第二は、連続して農業を行っていても、大量の有機肥料を施肥しているため、地力が維持されていることだ(4)。 農民たちは、周囲の浅い湖や湿地帯の水面よりも農地を高くするため、植物や泥層を重ねて(2)、厚い表土の高畝(amellones)を構築したが(1)、その農地の上で生産される農産物や廃棄物を餌に、ブタ、鶏、アヒル等の家畜が柵内で飼育され、その厩肥も高畝にリサイクルされている(1,4)。そして、流出した家畜廃棄物も運河によってキャッチされる(1)。ザンハス(zanjas)と呼ばれる(6)運河や周囲の湖は、巨大な養分の貯水池として機能し、湖で育つ水生植物が水中の養分を吸収・濃縮している。例えば、ホテイアオイ(Eichornia crassipes)は、乾物で最大900kg/ha・日も育つ(4)。こうした植物に加え、運河や湖底に溜まった養分に富んだ土壌、動植物の分解物、有機廃棄物を養分として、定期的に循環したり、泥水を潅漑用水に使うことで、比較的少量の厩肥だけでも地力が維持されてきたのだ(1,2,3,4)。
現在、トラスカラ州でチナンパスに取組む農民たちは、1~4年毎に、1m深さの運河を浚渫しているが、約N が1,000kg/ha、P が10kg/ha、Kが120kg/haの養分を得られている。また、現在は、スペイン人たちが持ちこんだアルファルファが2~5年栽培され、その後にトウモロコシが栽培されているが、アルファルファは年間に30~300kg N/ haの窒素を固定する。さらに、土が崩れないように島の周囲には柳やハンノキ等の窒素固定放射菌(Frankia sp.)とアクチノリゼ共生(Actinorhizae)する樹木も植えられ、それも養分をもたらす(6)。
樹木は日陰を作り、魚や水鳥の生息環境も整える(6)。運河では養殖(魚、イモリ)もなされ(1,4)、水鳥(axolotl)も飼育されていた1)。
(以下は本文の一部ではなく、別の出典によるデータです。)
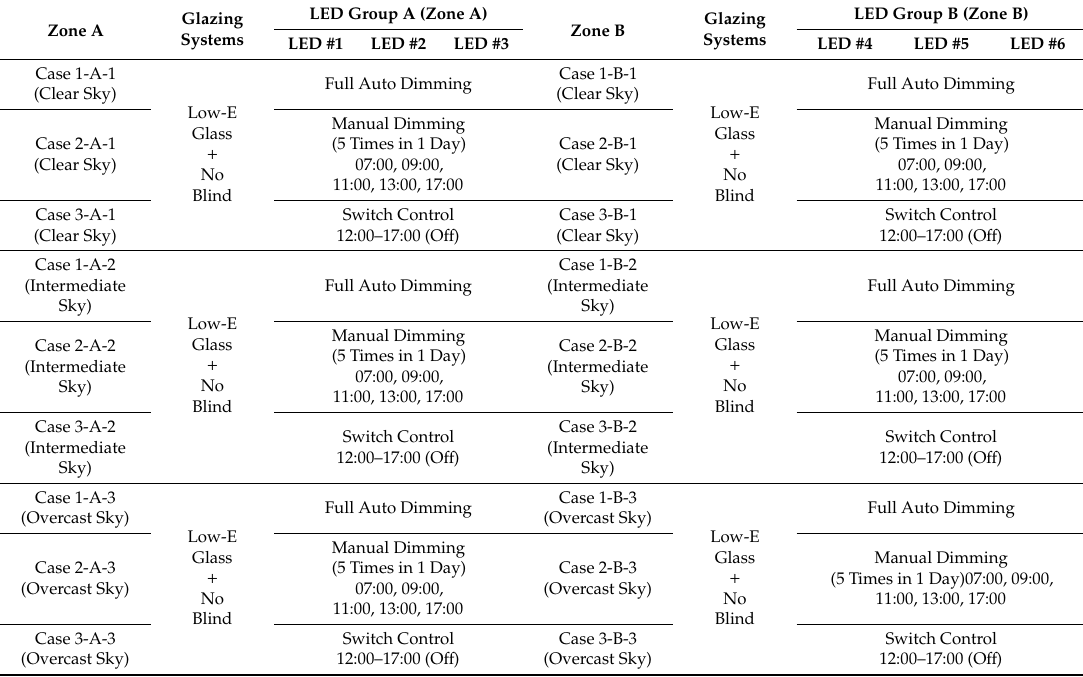
Figure 10. LED dimming schedule under no blinds and different sky models. Table 5. LED dimming control case selection under no blind.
さらに、アステカ時代は人糞尿も活用されていた(5)。都市から発生する廃棄物を循環させることで、テノチティトランは健康な都市環境を維持しつつ(3)、農民たちは、基本的な食料を持続可能に自給できたのだ(Gliessman 1998)(4)。
第三は病害が少ないことだ。Lumsden et al. (1987)は、チナンパスの土壌とチャピンゴ(Chapingo)近郊の近代農業の土壌で育苗した苗で、ピシウム属菌(Pythium spp)の根腐れ病の発生度合いを比べてみた。ところが、ピシウム腐敗病菌(Pythium aphanidermatum (Edson) Fitzpatrick)を接種しても、チナンパスの土壌では、被害が抑圧された。有機物やカルシウム、カリウム他のミネラルを多く含むチナンパスの土壌では、トリコデルマ菌(Trichoderma spp)、シュードモナス菌(Pseudomonas spp)、フザリウム菌(Fusarium spp)等の拮抗菌(antagonists)の活動が活発で、チンゲンサイ立枯病菌(P.aphanidermatum)等、ピシウム属菌(Pythium spp)の土壌伝染性菌が抑えられたのだ。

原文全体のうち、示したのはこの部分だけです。